Friday, May 25, 2007

My Good Friend John McCann


Why no films on Turner, Chisholm or Garvey?


In response to John McCann's question regarding the film, "Amazing Grace," I'd like to offer a response using a two-fold approach: intellectual and critical.

First, I sincerely believe I am witnessing "race baiting" in reverse. Not all African-Americans look the same, think the same and most important, share the same e-mail list serve. The digital divide still contains many gaps along the color line.

In reference to the film "Amazing Grace," the answer is quite simple: distribution. This appears to be an independent film which did not come through the pipeline of the five media giants (Fox, Disney, Viacom, GE/Universal or Time-Warner) that control the ideological and cultural capital within this country.

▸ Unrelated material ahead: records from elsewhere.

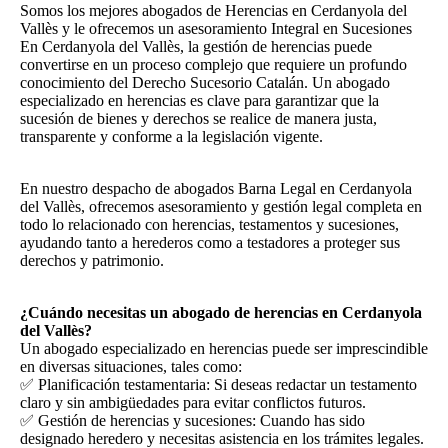
Somos los mejores abogados de Herencias en Cerdanyola del
Vallès y le ofrecemos un asesoramiento Integral en Sucesiones
En Cerdanyola del Vallès, la gestión de herencias puede
convertirse en un proceso complejo que requiere un profundo
conocimiento del Derecho Sucesorio Catalán. Un abogado
especializado en herencias es clave para garantizar que la
sucesión de bienes y derechos se realice de manera justa,
transparente y conforme a la legislación vigente.
En nuestro despacho de abogados Barna Legal en Cerdanyola
del Vallès, ofrecemos asesoramiento y gestión legal completa en
todo lo relacionado con herencias, testamentos y sucesiones,
ayudando tanto a herederos como a testadores a proteger sus
derechos y patrimonio.
¿Cuándo necesitas un abogado de herencias en Cerdanyola
del Vallès?
Un abogado especializado en herencias puede ser imprescindible
en diversas situaciones, tales como:
✅ Planificación testamentaria: Si deseas redactar un testamento
claro y sin ambigüedades para evitar conflictos futuros.
✅ Gestión de herencias y sucesiones: Cuando has sido
designado heredero y necesitas asistencia en los trámites legales.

So before you begin to sing the praises of "white folk," let's really get to the heart of the matter -- the powerbrokers who can green-light projects and enable distribution deals apparently felt this episode in history lacked the potential to generate revenue regardless of merit.

Last, as a scholar and critic (in training) of culture, I do take issue with the dominant other attempting to tell the experiences of the historically marginalized from their perspective. What's more, I equally have issue with the propagandizing and normalizing of all things white.

As you may have felt some degree of social consciousness viewing the gallant efforts of William Wilberforce, ask yourself this: Why has there not been a film about Nat Turner, Angela Davis, Marcus Garvey or Shirley Chisholm?